Etkinlikte konuşan Ekonomi Yazarı Abdurrahman Yıldırım, yabancı sermayenin zayıflamış olmasının ekonomiye etkileri olacağının altını çizdi. “Kendi yağımızda kavrulmak durumunda kalacağız” diyen Yıldırım, yabancıların güven duymadığı bir ortamda, yerli firmaların da güven duymayacağını kaydetti. Dolayısıyla yerli sermayenin kolay kolay canlanmayacağını belirten Yıldırım, “Şirketler 2017 yılından sonra devletin sırtına yıkılmaya başladı. Devlet desteğiyle ayakta duruyordu özel sektör. Bu şirketler SSK, vergi yükümlülüklerini yerine getiremiyor. Sorunun altında yatan şey reel sektör şirketlerinin yeterli kar edip, geçmişteki o yüzde 20’lere varan özsermaye karlılığını sağlayamıyor olması” dedi.

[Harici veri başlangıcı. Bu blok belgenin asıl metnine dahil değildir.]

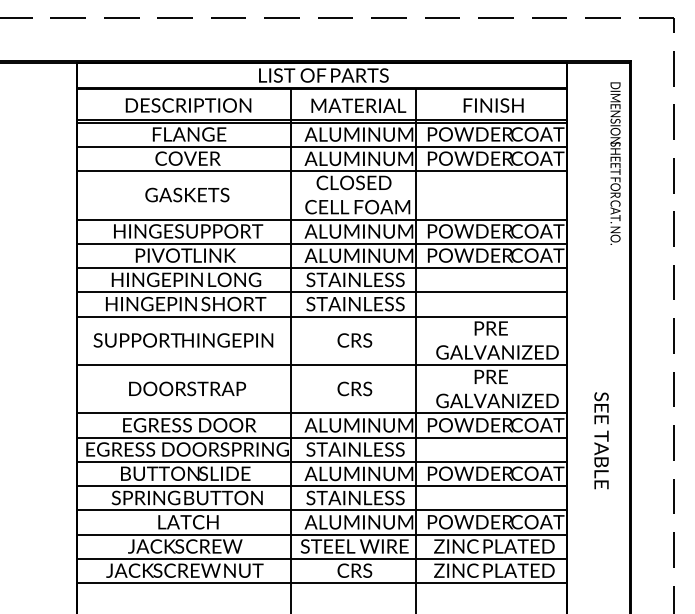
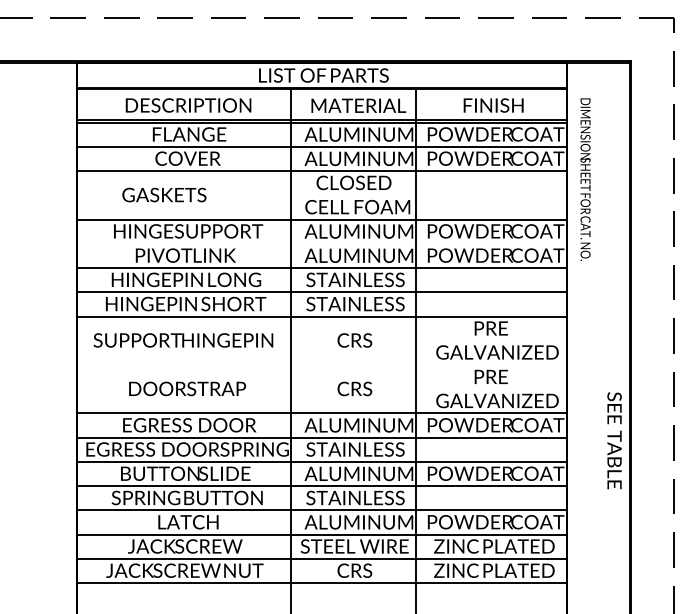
text at (615, 163) position: (615, 163) -> (585, 179)
text at (187, 194) position: (187, 194) -> (164, 194)
line at (322, 243): present -> none
line at (322, 364): present -> none
text at (601, 440) position: (601, 440) -> (614, 440)
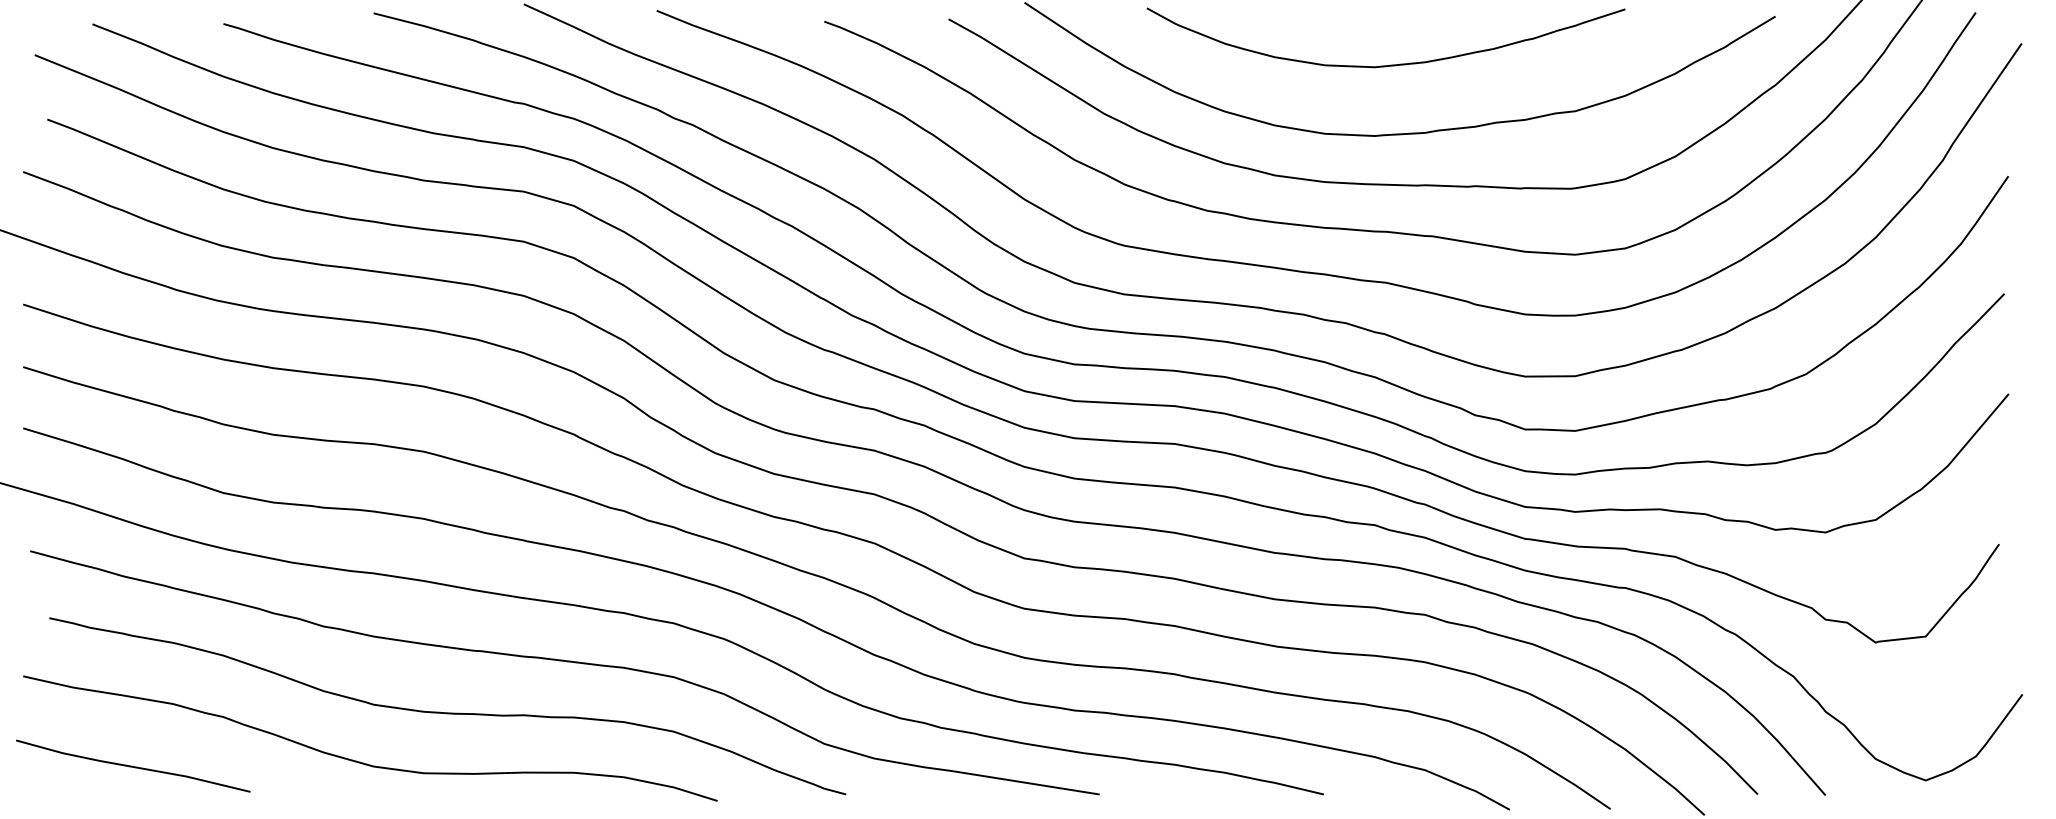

Asıl sorunun ekonomi dışındaki sorunlardan kaynaklı olduğunu bildiren Yıldırım, “Yani kurumsal bağımsızlığın yok edilmiş olması yabancı sermayenin gelmesini engelledi. Ve bu zayıflamalar sonucu bizim döviz rezervimiz de düştü” dedi. Büyüme rakamlarının pozitife döndüğünü fakat yatırımların kamu yatırımı olduğunu söyleyen Yıldırım, “Kamu ve özel sektör kar elde edemiyor. Ve biz bankalar kurulunu devreye sokarak şirketleri destekliyoruz ama bir yandan da bu durum bankacılık sektöründe sorun yaratıyor. Yani sağlam olan tarafı zayıflattık, zayıf olan tarafı yüzdürmeye çalıştık. Bu durum önümüzdeki yıllarda çok önemli bir sorun haline gelebilir” açıklamasında bulundu.

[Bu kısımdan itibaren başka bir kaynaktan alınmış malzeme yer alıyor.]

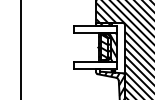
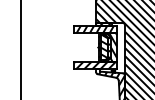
hatch at (96, 29): none -> present
hatch at (95, 65): none -> present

Yıl sonu büyümenin yüzde 7’yi bulmasını beklediğini aktaran Yıldırım, “Bunun yaratacağı bir tahribat olacak” dedi. “Borçlanmamız önümüzdeki dönemlerde de böyle devam ederse, bir reform yapılmazsa, enflasyonu kararlı bir şekilde düşürmeye gitmezsek, kurumsal yapının önüne geçecek bazı önlemler almazsak zorlanacağız” diyen Yıldırım, borçlanmanın mutlaka düşürülmesi gerektiğini dile getirdi.

“Enflasyon yabancının göç etmesine sebep oluyor”

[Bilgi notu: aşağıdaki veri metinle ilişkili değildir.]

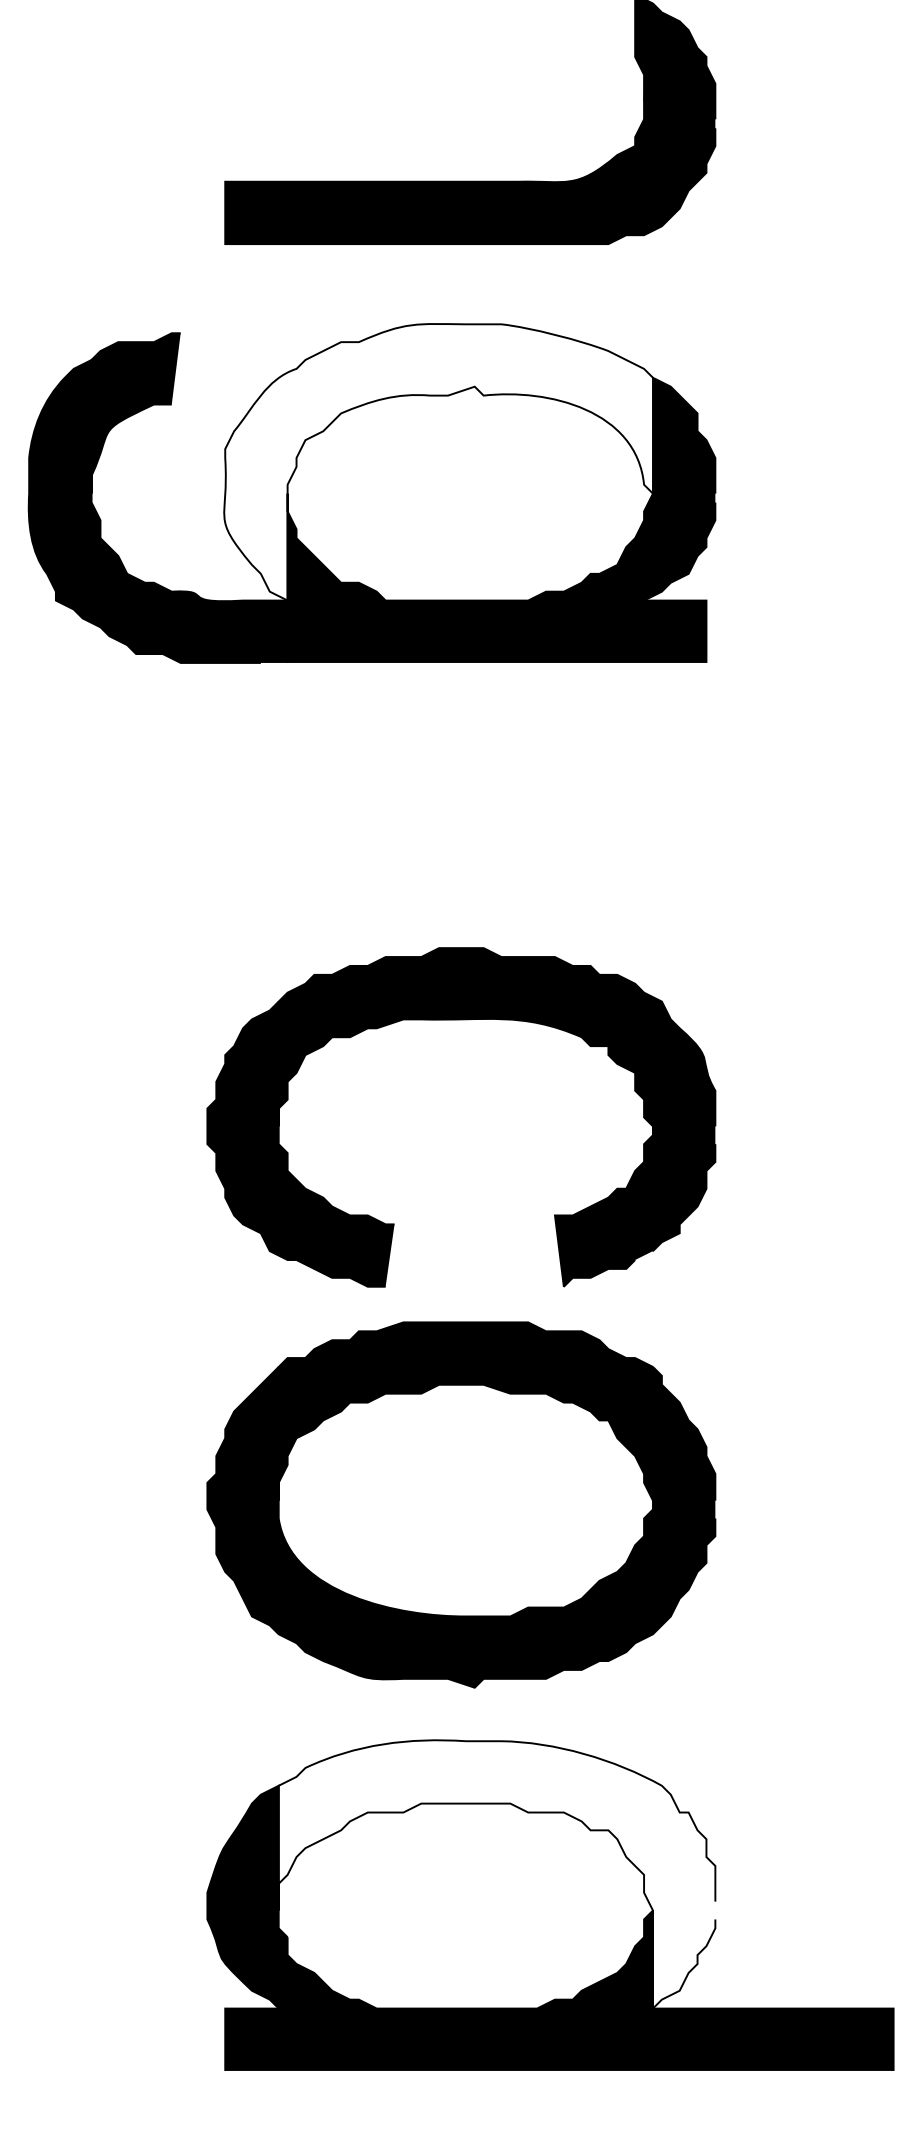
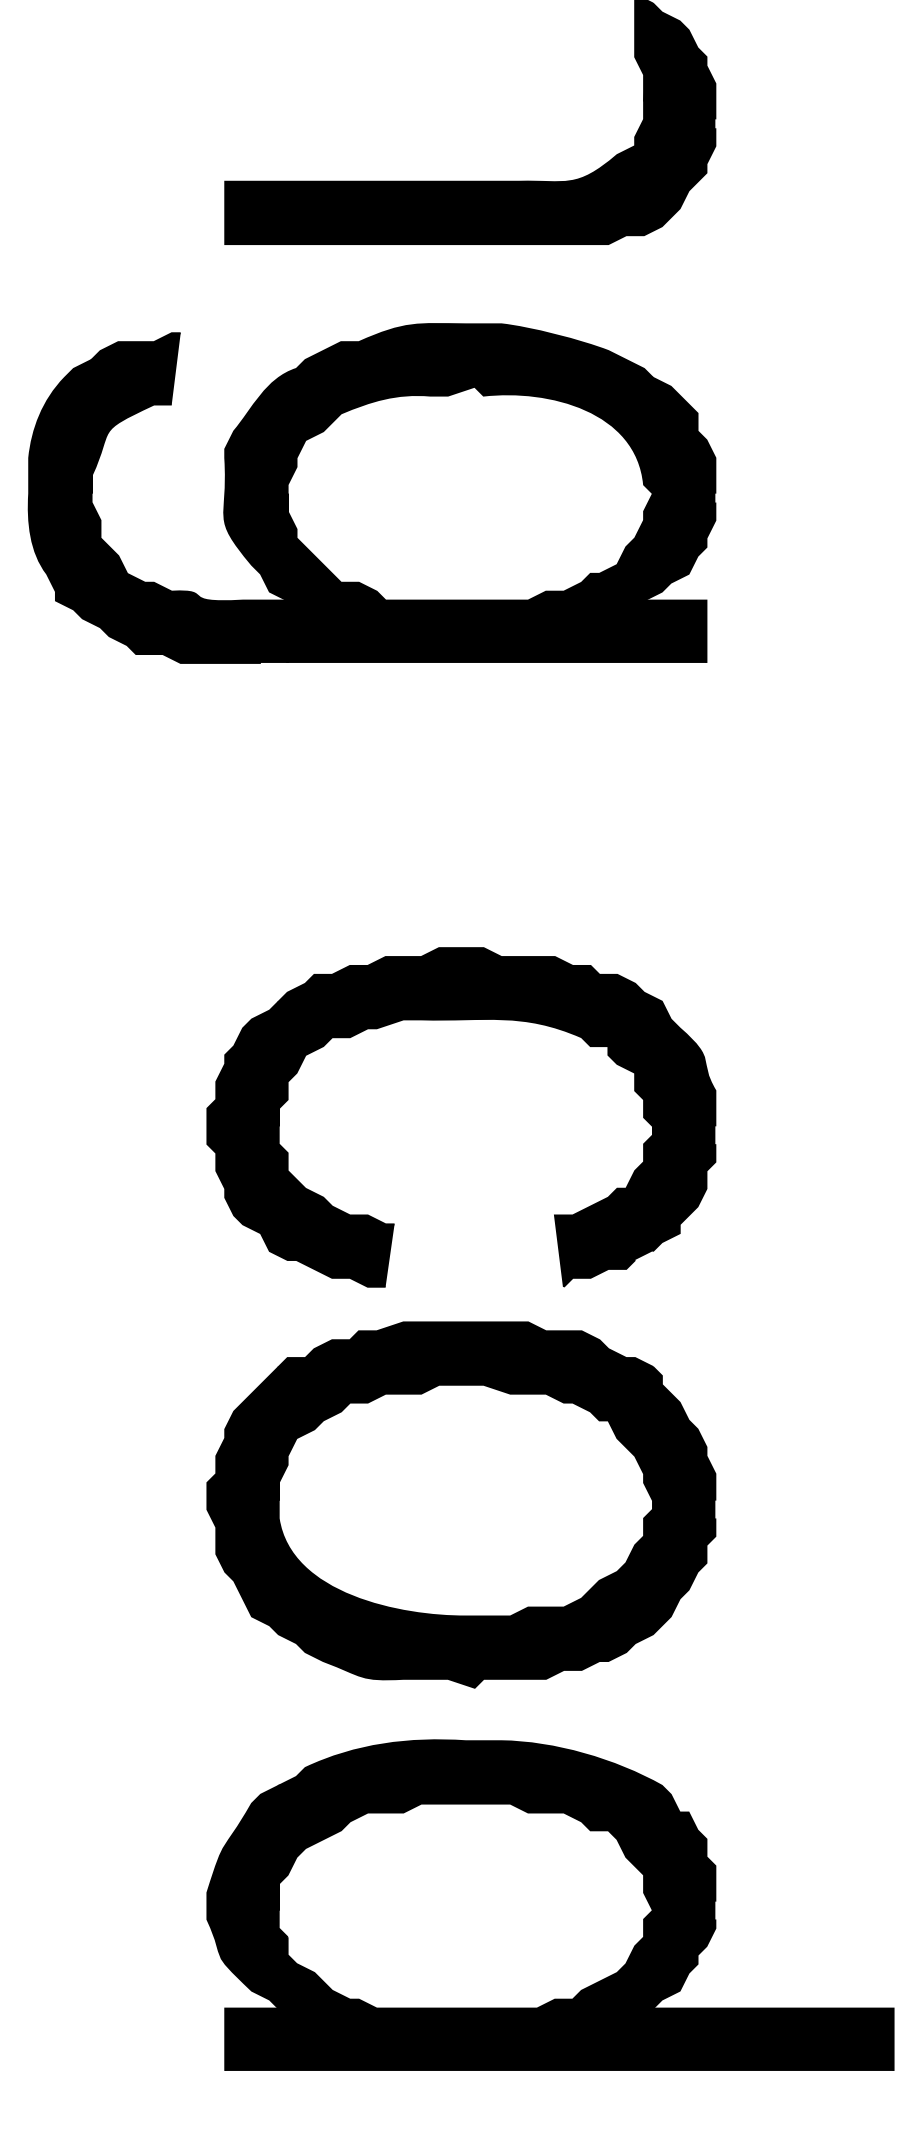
fill at (438, 493): none -> present
fill at (496, 1874): none -> present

Her alanda sorun olduğunu belirten DÜNYA Yayın Kurulu Başkanı Şeref Oğuz ise şöyle konuştu: “Türkiye’de güven sermayesi uçmuş gitmiş. Bir gece yarısı Merkez Bankası başkanının görevden alınması sonradan geleceklerde güven kaygısını da beraberinde getiriyor. Son beş ayımızı reform söylemleriyle geçirdik. Özelikle hukuk reformuna o kadar çok önem veriyorduk ki CDS’i (Kredi Risk Primi) aşağı indirmenin en iyi yolu doğru dürüst bir hukukun olacak. Ki yabancı malının üzerine çökülmeyeceğine inansın. Anayasa çalışmalarından da yabancı ve yerli yatırımcıyı özendirici bir şey çıkmadı. Bu da CDS puanlarınızın yukarıda tutulmasına etki eden nedenlerden bir tanesi.”

Kavgalı olunan ülkelerin azaltılması gerektiğinin altını çizen Oğuz, “Çünkü bu bir müddet sonra salgınla mücadele ederken, ihracatta da ülkeyi sıkıntıya sokabilir. Enflasyon yabancının göç etmesine sebep oluyor, testiyi kıranla suyu taşıyanı karıştırmamıza neden oluyor” dedi. Oğuz, işsizliğin ekonomik sorundan çıkarak toplumsal bir sorun olabileceğini belirterek, “Bunun tüketim üzerinden değil de üretim üzerinden sağlıklı bir büyümeyle düzeltilebileceğine inanıyorum” şeklinde konuştu.